> [INPUT DATA]:
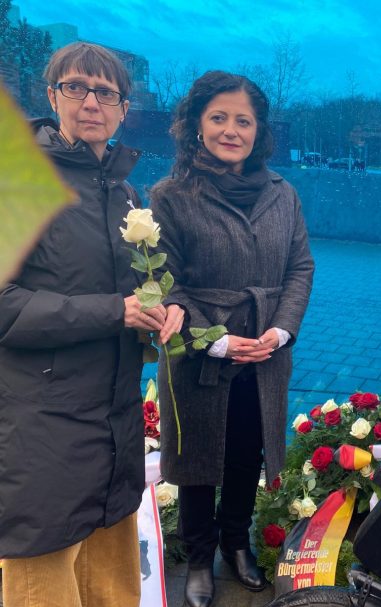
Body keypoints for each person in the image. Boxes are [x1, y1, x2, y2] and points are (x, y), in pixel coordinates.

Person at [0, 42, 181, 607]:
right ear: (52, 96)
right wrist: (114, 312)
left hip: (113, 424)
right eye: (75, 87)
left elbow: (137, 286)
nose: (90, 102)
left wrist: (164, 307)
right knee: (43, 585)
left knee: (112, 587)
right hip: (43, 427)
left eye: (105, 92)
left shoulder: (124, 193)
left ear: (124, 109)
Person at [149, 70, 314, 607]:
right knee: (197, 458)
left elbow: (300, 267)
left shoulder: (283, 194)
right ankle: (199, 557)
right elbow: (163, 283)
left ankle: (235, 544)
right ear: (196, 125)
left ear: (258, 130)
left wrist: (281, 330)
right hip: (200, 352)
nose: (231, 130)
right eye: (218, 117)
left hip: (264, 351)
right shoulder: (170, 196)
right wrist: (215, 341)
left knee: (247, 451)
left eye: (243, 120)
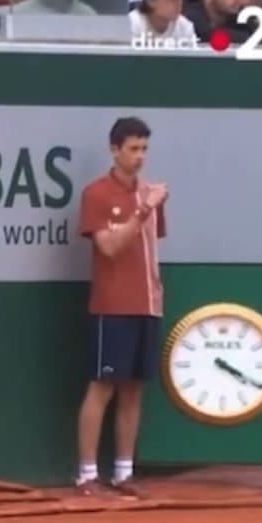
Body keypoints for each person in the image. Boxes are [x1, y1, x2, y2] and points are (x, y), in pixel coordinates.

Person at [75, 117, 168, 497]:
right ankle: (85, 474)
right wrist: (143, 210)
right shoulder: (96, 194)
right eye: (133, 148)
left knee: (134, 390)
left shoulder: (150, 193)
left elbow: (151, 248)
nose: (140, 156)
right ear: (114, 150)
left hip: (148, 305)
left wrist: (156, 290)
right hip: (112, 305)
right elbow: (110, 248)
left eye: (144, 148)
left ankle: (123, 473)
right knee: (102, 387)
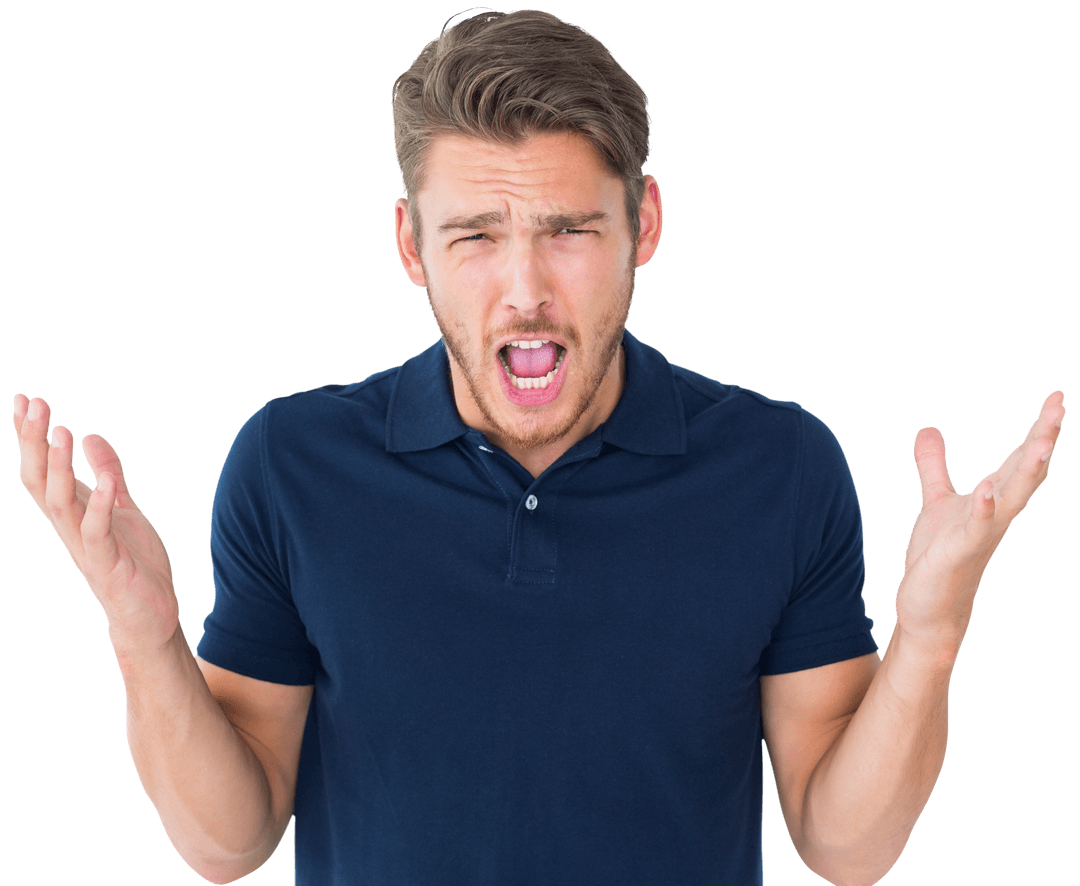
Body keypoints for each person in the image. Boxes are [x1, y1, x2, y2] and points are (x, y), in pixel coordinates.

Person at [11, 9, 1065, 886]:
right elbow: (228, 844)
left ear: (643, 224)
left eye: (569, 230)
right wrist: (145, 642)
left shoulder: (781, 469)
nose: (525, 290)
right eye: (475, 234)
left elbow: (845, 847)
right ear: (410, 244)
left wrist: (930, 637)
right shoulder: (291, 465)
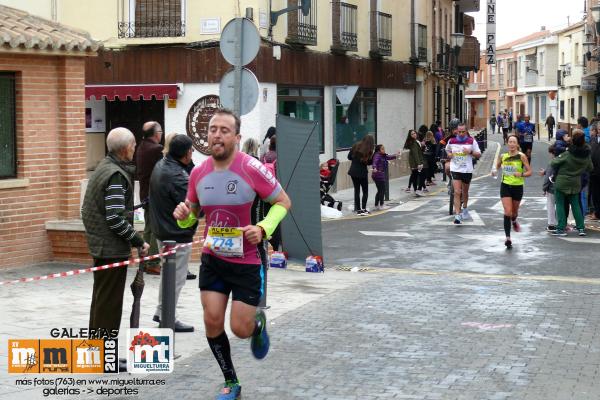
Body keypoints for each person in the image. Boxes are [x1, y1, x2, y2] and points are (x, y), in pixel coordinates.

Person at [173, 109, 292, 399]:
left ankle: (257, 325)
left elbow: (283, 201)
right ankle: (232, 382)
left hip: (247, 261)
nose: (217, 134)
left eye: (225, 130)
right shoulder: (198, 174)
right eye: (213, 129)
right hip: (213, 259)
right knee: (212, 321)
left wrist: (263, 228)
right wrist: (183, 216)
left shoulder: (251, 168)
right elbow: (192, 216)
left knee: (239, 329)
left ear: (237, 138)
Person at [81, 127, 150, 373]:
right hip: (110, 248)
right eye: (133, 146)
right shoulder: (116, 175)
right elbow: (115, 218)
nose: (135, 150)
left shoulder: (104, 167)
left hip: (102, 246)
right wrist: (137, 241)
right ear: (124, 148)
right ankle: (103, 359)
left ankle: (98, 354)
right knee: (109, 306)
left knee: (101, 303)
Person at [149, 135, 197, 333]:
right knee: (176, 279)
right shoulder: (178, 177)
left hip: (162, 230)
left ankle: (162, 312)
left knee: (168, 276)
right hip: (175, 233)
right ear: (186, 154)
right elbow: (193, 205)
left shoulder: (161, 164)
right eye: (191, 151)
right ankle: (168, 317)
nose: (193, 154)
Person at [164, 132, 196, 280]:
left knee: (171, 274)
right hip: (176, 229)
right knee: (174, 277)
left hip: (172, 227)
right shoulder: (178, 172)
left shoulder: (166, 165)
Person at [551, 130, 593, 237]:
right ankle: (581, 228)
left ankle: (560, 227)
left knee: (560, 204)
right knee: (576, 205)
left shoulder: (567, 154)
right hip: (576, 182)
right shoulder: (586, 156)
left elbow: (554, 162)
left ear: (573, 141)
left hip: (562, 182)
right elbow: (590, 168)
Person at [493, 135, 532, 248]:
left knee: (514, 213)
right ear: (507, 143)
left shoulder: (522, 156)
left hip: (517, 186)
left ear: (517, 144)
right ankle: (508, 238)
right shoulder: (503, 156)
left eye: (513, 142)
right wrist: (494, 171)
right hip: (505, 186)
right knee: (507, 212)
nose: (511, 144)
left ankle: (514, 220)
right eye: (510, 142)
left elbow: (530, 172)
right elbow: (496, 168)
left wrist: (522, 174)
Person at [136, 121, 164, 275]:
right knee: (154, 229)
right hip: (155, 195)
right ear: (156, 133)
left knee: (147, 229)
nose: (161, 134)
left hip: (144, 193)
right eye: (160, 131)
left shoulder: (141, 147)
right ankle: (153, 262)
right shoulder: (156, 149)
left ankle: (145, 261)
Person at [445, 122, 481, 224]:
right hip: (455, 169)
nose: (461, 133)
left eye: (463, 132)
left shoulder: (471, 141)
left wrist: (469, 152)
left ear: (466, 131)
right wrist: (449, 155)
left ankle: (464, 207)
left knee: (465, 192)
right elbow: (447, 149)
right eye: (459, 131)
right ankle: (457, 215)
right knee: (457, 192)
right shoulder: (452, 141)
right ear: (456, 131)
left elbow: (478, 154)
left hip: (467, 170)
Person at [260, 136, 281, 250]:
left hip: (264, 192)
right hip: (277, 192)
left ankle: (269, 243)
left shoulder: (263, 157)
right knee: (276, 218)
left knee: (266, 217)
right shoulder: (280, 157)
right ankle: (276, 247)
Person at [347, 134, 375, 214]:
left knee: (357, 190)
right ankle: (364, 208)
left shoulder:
* * *
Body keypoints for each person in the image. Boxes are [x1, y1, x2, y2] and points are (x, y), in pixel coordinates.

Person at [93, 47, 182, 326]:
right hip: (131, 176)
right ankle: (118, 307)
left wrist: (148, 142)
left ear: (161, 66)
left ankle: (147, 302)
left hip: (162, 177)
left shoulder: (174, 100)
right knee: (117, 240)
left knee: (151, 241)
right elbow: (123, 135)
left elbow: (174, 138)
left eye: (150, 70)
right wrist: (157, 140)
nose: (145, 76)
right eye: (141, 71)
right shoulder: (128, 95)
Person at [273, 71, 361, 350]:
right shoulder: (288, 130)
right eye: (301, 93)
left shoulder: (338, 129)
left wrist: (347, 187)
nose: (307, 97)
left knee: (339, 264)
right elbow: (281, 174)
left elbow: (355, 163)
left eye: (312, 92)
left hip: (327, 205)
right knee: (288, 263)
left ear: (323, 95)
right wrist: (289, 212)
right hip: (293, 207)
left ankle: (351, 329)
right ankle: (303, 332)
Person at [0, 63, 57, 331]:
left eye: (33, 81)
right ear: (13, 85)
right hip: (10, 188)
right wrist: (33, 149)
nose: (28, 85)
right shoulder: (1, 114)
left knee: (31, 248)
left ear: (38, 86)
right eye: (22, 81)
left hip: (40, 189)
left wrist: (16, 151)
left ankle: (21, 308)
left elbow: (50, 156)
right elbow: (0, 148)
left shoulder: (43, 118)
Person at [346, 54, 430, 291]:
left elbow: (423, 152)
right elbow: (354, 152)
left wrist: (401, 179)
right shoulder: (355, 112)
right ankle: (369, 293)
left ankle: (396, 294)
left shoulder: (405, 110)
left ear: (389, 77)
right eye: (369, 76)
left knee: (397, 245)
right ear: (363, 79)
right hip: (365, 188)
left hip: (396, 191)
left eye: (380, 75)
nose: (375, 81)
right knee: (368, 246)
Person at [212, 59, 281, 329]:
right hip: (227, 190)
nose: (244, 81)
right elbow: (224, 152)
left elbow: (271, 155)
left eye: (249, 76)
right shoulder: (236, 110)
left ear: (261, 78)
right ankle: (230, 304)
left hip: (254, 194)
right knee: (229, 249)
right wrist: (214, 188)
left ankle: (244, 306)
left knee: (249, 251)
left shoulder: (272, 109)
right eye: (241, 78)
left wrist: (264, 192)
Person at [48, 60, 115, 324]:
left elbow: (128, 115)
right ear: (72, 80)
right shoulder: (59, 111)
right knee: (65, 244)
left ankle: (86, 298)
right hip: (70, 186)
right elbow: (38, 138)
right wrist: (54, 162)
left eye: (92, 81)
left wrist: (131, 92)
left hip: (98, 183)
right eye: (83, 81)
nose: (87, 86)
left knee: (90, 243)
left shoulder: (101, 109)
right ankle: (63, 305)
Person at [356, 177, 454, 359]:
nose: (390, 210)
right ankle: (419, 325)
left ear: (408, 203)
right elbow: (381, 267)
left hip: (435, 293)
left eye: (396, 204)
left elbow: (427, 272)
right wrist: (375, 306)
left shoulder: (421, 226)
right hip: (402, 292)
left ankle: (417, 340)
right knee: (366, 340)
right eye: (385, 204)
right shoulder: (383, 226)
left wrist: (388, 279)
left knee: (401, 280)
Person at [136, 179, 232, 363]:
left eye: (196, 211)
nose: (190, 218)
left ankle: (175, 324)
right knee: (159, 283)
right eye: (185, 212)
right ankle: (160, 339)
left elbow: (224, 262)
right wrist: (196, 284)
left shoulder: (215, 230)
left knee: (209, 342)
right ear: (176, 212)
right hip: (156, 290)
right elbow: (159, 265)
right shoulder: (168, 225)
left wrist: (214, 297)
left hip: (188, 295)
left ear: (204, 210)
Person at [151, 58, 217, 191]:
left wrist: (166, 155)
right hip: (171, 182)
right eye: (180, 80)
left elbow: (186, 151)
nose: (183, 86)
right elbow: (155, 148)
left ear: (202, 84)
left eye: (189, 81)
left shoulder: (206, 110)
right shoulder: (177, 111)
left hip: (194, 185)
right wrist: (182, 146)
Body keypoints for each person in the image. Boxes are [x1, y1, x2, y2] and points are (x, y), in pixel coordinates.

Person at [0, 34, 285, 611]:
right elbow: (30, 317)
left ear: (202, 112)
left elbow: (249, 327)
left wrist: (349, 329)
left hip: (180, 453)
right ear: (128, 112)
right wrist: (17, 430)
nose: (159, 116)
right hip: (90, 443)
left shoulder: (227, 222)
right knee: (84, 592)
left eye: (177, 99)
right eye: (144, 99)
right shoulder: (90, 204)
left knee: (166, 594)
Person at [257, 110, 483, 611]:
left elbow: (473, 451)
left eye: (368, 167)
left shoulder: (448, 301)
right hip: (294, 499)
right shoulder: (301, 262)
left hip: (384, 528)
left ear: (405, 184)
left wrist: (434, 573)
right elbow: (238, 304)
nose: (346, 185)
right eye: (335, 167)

> [GOAL OF THE EXERCISE]:
Would you output only the span of the records above that opens with the line containing "left hip: (264, 351)" and closes with the line containing "right shoulder: (291, 465)", ends included and pictures dropped?

> [ANSWER TO THE PROBLEM]:
left hip: (264, 351)
right shoulder: (170, 196)
right wrist: (215, 341)
left knee: (247, 451)
left eye: (243, 120)
Body keypoints for each person in the image. Boxes are [x1, y1, x2, y2] and points are (x, y), in pixel coordinates.

Person at [75, 117, 168, 497]:
right ankle: (85, 474)
right wrist: (143, 210)
right shoulder: (96, 194)
right eye: (133, 148)
left knee: (134, 390)
left shoulder: (150, 193)
left elbow: (151, 248)
nose: (140, 156)
right ear: (114, 150)
left hip: (148, 305)
left wrist: (156, 290)
right hip: (112, 305)
right elbow: (110, 248)
left eye: (144, 148)
left ankle: (123, 473)
right knee: (102, 387)
Body keypoints for each person in the image. Boxes are [x1, y1, x2, y2] and points are (x, y), in pixel coordinates.

Person at [11, 9, 1065, 886]:
right elbow: (228, 844)
left ear: (643, 224)
left eye: (569, 230)
right wrist: (145, 642)
left shoulder: (781, 469)
nose: (525, 290)
right eye: (475, 234)
left elbow: (845, 847)
right ear: (410, 244)
left wrist: (930, 637)
right shoulder: (291, 465)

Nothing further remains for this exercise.